→ **Deine Aufgabe**
Schreib aus dem Forenbeitrag über den Bluescreen nach der Windows-Anmeldung den Teil zwischen „Momentan bin ich“ und „zu finden ist.“ ab, beide eingeschlossen.

→ **Textauszug**
------------------------------------------------------------

# Windows 7 Home Premium 64 Bit Blue Screen nach Anmeldung



## Alex Duschek (4. Februar 2011)

Hallo,

ich habe seit einigen Stunden das Problem, dass mein Rechner nach der WIndows Anmeldung innerhalb von 30 Sekunden einen BSOD zeigt, entweder ohne genaue Meldung oder mit IRQ NOT LESS OR EQUAL. Abgesichterter Modus funktioniert ebenfalls nicht, ich habe alle Moeglichkeiten ausgeschoepft. Chkdsk, Windows Speicherueberpruefungstool, BIOS Einstellungen auf default ... nix hilft, ich komme nicht mehr richtig ins Windows.

Momentan bin ich mit einer Ubuntu CD online und brauche jetzt Tipps, wie ich das Problem beheben kann. Der Fehler trat auf, als ich ein Programm installieren wollte. Dabei startete der Computer ploetzlich und ohne Warnung neu, seither besteht das Problem. Ich kann auf alle Daten zugreifen, ich koennt auch ein Speicherabbild reinstellen, wenn das was hilft und mir jemand sagt, in welchen Dateien das zu finden ist.

Hat jemand einen Tipp, wie ich ohne Neuinstallation mein Windows retten kann? Ich hab aktuell kein Installationsmedium hier, hoechstens ne Prof Version von Win 7, aber ich weiss nicht obs mit der gehen wuerde ...

------------------------------------------------------------

→ **Bereitgestellte Daten**

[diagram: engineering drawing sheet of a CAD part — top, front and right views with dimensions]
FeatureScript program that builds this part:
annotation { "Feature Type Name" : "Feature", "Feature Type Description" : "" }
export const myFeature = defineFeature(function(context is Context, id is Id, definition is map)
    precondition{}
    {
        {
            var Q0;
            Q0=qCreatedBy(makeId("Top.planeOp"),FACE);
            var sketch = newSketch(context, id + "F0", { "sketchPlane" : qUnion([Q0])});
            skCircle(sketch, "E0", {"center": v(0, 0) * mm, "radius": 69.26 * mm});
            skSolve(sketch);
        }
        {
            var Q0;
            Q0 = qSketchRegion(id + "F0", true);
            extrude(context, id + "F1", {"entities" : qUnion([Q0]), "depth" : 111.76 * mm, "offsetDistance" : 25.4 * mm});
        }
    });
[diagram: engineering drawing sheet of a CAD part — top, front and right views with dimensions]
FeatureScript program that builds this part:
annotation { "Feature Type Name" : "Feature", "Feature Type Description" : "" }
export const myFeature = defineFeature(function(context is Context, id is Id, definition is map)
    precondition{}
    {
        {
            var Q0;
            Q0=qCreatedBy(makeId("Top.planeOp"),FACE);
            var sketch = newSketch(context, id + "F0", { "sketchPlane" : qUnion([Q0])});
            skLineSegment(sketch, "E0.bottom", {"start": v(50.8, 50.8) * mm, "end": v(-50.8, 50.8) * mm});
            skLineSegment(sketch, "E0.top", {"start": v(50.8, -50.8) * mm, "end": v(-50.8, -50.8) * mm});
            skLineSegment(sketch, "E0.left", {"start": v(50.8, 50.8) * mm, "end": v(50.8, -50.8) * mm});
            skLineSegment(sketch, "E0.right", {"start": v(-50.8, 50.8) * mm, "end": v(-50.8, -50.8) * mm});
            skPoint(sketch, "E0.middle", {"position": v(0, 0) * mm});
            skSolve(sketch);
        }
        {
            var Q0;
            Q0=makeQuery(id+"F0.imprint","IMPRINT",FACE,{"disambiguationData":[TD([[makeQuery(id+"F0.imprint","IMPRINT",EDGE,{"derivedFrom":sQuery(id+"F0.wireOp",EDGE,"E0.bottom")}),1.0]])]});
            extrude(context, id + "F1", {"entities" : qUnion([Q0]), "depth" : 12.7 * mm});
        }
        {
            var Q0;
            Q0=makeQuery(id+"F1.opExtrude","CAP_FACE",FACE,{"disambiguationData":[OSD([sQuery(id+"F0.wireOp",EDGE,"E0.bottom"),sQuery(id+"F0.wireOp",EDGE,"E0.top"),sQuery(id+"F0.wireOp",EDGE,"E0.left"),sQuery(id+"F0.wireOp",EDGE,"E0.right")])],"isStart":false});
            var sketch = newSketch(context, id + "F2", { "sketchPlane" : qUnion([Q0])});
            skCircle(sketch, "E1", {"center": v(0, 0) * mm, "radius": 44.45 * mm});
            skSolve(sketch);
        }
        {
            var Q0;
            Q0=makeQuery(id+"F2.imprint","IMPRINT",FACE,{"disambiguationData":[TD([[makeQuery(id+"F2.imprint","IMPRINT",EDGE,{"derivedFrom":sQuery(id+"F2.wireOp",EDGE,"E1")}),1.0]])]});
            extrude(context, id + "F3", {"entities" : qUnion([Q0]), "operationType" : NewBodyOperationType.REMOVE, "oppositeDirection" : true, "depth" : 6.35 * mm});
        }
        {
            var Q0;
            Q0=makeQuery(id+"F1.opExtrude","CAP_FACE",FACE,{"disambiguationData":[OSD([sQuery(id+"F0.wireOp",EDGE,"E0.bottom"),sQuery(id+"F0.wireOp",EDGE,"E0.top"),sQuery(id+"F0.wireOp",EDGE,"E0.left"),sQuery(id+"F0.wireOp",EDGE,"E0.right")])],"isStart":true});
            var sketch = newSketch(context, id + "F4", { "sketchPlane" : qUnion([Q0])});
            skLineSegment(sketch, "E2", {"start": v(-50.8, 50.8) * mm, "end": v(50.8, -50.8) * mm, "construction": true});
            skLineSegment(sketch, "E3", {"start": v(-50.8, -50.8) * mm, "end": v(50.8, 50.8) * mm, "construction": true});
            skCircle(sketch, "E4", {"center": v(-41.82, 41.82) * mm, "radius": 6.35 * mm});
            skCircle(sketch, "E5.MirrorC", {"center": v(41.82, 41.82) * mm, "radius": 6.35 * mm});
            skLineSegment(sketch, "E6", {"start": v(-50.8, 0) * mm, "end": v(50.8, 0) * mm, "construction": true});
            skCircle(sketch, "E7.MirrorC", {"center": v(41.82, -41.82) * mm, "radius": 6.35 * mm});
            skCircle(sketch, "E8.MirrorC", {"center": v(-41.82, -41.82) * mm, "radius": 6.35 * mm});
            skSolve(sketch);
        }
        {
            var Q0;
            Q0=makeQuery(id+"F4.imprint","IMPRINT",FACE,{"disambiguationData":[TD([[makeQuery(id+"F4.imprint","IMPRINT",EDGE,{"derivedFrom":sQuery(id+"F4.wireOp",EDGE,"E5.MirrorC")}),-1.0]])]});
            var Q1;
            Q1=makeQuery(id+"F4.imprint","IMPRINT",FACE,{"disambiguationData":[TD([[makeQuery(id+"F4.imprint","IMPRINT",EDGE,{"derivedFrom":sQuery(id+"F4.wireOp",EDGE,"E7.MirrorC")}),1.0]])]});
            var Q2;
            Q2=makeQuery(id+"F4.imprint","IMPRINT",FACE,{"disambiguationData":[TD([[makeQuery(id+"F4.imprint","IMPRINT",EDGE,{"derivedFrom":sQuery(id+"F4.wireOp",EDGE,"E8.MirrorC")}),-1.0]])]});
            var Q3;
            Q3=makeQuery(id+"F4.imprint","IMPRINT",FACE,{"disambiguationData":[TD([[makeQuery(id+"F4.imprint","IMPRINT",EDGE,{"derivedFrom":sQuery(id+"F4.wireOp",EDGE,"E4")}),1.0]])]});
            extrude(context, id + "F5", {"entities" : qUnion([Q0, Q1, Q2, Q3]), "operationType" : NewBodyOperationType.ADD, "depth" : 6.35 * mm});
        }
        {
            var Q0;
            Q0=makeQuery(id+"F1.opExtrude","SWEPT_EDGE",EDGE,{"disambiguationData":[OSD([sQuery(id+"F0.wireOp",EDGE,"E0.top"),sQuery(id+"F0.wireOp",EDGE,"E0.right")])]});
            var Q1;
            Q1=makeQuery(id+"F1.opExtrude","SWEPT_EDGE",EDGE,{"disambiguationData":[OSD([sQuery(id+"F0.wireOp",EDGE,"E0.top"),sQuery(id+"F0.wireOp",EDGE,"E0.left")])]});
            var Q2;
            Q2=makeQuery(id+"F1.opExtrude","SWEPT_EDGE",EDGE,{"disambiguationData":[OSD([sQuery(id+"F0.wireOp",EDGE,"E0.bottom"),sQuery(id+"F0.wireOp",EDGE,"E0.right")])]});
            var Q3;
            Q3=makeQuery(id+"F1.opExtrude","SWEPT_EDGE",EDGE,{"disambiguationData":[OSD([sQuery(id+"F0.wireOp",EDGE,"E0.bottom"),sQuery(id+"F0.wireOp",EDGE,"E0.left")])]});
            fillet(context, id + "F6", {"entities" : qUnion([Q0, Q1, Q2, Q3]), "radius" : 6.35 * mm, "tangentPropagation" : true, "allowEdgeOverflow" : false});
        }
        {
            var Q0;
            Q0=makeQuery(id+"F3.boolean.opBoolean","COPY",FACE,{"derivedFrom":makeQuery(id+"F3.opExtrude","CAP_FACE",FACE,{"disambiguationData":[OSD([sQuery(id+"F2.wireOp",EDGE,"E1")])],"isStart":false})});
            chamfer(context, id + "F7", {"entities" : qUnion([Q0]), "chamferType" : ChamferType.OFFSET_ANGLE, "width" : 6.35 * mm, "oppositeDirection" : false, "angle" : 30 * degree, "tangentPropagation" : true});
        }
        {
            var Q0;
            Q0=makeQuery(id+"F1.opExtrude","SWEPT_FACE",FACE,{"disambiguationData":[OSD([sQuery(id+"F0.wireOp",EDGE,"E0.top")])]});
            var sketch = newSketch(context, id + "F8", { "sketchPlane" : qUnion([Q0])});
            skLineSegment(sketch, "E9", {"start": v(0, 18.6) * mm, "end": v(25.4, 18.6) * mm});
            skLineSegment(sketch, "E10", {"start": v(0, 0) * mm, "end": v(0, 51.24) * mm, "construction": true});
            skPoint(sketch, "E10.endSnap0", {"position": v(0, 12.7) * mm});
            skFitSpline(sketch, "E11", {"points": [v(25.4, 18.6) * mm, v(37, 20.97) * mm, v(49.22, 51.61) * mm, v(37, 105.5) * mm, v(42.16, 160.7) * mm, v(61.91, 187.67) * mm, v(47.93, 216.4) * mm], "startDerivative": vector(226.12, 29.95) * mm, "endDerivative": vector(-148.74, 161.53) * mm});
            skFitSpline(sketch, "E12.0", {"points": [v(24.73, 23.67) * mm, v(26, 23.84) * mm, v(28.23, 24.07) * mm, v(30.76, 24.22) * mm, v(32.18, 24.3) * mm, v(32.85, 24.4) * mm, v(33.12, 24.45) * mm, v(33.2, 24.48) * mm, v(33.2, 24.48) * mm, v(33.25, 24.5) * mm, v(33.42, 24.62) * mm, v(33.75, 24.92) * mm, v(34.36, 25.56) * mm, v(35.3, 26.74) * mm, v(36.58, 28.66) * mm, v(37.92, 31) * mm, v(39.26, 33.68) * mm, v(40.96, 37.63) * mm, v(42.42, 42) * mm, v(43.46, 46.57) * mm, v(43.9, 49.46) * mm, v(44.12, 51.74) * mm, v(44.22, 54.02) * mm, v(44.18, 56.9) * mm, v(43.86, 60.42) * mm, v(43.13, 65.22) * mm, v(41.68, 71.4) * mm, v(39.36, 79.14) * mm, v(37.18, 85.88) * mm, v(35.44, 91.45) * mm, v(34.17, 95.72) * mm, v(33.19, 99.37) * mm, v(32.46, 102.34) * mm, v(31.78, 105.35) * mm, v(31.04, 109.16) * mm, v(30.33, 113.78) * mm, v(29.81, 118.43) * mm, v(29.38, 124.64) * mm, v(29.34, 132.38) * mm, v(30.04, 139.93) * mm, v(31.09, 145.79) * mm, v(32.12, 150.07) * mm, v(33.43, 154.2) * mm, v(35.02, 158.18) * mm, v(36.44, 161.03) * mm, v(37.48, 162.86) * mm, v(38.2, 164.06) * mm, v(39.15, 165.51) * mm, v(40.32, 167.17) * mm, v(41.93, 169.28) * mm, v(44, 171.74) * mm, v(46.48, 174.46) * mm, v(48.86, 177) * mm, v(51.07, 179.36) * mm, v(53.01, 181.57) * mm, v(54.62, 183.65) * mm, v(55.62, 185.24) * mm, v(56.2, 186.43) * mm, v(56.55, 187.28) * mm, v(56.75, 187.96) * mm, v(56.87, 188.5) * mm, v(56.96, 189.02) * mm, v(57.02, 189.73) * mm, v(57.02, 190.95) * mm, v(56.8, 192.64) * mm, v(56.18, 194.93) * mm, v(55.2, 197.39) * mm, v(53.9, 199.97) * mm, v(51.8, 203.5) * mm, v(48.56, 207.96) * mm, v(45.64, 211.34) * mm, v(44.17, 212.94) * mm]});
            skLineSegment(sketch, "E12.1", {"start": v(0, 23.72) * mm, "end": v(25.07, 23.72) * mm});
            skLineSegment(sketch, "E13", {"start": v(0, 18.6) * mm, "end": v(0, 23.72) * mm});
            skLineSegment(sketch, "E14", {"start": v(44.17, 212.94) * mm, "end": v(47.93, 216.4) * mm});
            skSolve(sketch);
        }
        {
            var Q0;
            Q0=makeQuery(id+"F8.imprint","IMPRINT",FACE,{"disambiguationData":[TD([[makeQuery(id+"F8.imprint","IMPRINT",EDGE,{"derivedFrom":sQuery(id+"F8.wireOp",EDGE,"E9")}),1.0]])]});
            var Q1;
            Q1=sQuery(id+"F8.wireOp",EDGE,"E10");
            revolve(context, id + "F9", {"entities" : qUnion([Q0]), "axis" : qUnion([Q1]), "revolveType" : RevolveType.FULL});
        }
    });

------------------------------------------------------------

→ **Deine Antwort**
Momentan bin ich mit einer Ubuntu CD online und brauche jetzt Tipps, wie ich das Problem beheben kann. Der Fehler trat auf, als ich ein Programm installieren wollte. Dabei startete der Computer ploetzlich und ohne Warnung neu, seither besteht das Problem. Ich kann auf alle Daten zugreifen, ich koennt auch ein Speicherabbild reinstellen, wenn das was hilft und mir jemand sagt, in welchen Dateien das zu finden ist.